## WORK INSTRUCTIONS
Quote exactly, and only, the lines from the one with "<p>The problem is here:</p>" through the end of the listing.
=======
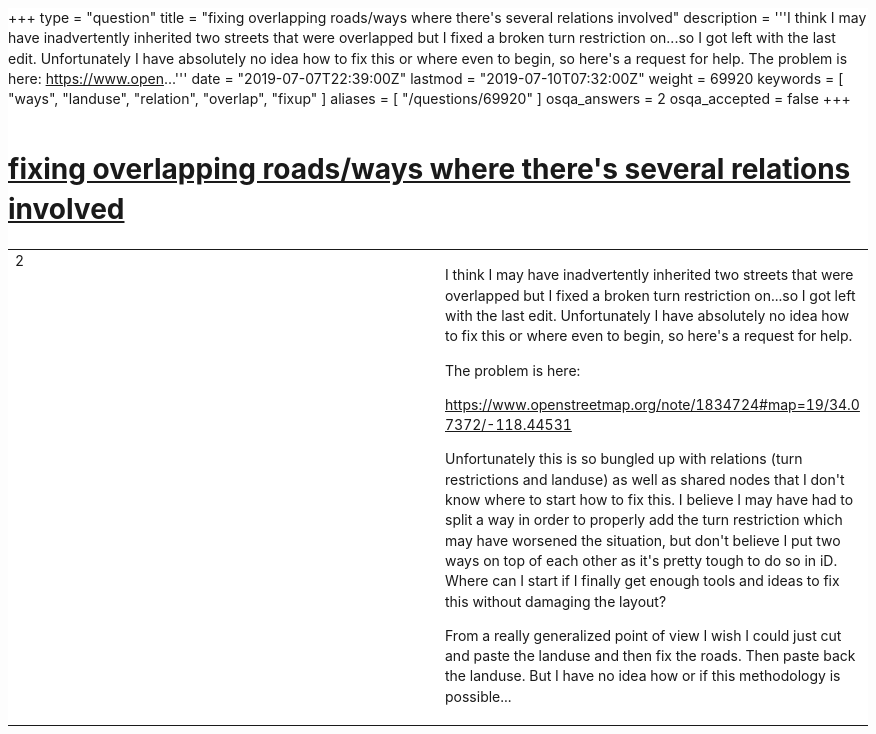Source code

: +++
type = "question"
title = "fixing overlapping roads/ways where there&#x27;s several relations involved"
description = '''I think I may have inadvertently inherited two streets that were overlapped but I fixed a broken turn restriction on...so I got left with the last edit. Unfortunately I have absolutely no idea how to fix this or where even to begin, so here&#x27;s a request for help. The problem is here: https://www.open...'''
date = "2019-07-07T22:39:00Z"
lastmod = "2019-07-10T07:32:00Z"
weight = 69920
keywords = [ "ways", "landuse", "relation", "overlap", "fixup" ]
aliases = [ "/questions/69920" ]
osqa_answers = 2
osqa_accepted = false
+++

<div class="headNormal">

# [fixing overlapping roads/ways where there's several relations involved](/questions/69920/fixing-overlapping-roadsways-where-theres-several-relations-involved)

</div>

<div id="main-body">

<div id="askform">

<table id="question-table" style="width:100%;">
<colgroup>
<col style="width: 50%" />
<col style="width: 50%" />
</colgroup>
<tbody>
<tr>
<td style="width: 30px; vertical-align: top"><div class="vote-buttons">
<span id="post-69920-upvote" class="ajax-command post-vote up" rel="nofollow" title="I like this post (click again to cancel)"> </span>
<div id="post-69920-score" class="post-score" title="current number of votes">
2
</div>
<span id="post-69920-downvote" class="ajax-command post-vote down" rel="nofollow" title="I dont like this post (click again to cancel)"> </span> <span id="favorite-mark" class="ajax-command favorite-mark" rel="nofollow" title="mark/unmark this question as favorite (click again to cancel)"> </span>
<div id="favorite-count" class="favorite-count">
&#10;</div>
</div></td>
<td><div id="item-right">
<div class="question-body">
<p>I think I may have inadvertently inherited two streets that were overlapped but I fixed a broken turn restriction on...so I got left with the last edit. Unfortunately I have absolutely no idea how to fix this or where even to begin, so here's a request for help.</p>
<p>The problem is here:</p>
<p><a href="https://www.openstreetmap.org/note/1834724#map=19/34.07372/-118.44531">https://www.openstreetmap.org/note/1834724#map=19/34.07372/-118.44531</a></p>
<p>Unfortunately this is so bungled up with relations (turn restrictions and landuse) as well as shared nodes that I don't know where to start how to fix this. I believe I may have had to split a way in order to properly add the turn restriction which may have worsened the situation, but don't believe I put two ways on top of each other as it's pretty tough to do so in iD. Where can I start if I finally get enough tools and ideas to fix this without damaging the layout?</p>
<p>From a really generalized point of view I wish I could just cut and paste the landuse and then fix the roads. Then paste back the landuse. But I have no idea how or if this methodology is possible...</p>
</div>
<div id="question-tags" class="tags-container tags">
=======
## TASK OUTPUT
<p>The problem is here:</p>
<p><a href="https://www.openstreetmap.org/note/1834724#map=19/34.07372/-118.44531">https://www.openstreetmap.org/note/1834724#map=19/34.07372/-118.44531</a></p>
<p>Unfortunately this is so bungled up with relations (turn restrictions and landuse) as well as shared nodes that I don't know where to start how to fix this. I believe I may have had to split a way in order to properly add the turn restriction which may have worsened the situation, but don't believe I put two ways on top of each other as it's pretty tough to do so in iD. Where can I start if I finally get enough tools and ideas to fix this without damaging the layout?</p>
<p>From a really generalized point of view I wish I could just cut and paste the landuse and then fix the roads. Then paste back the landuse. But I have no idea how or if this methodology is possible...</p>
</div>
<div id="question-tags" class="tags-container tags">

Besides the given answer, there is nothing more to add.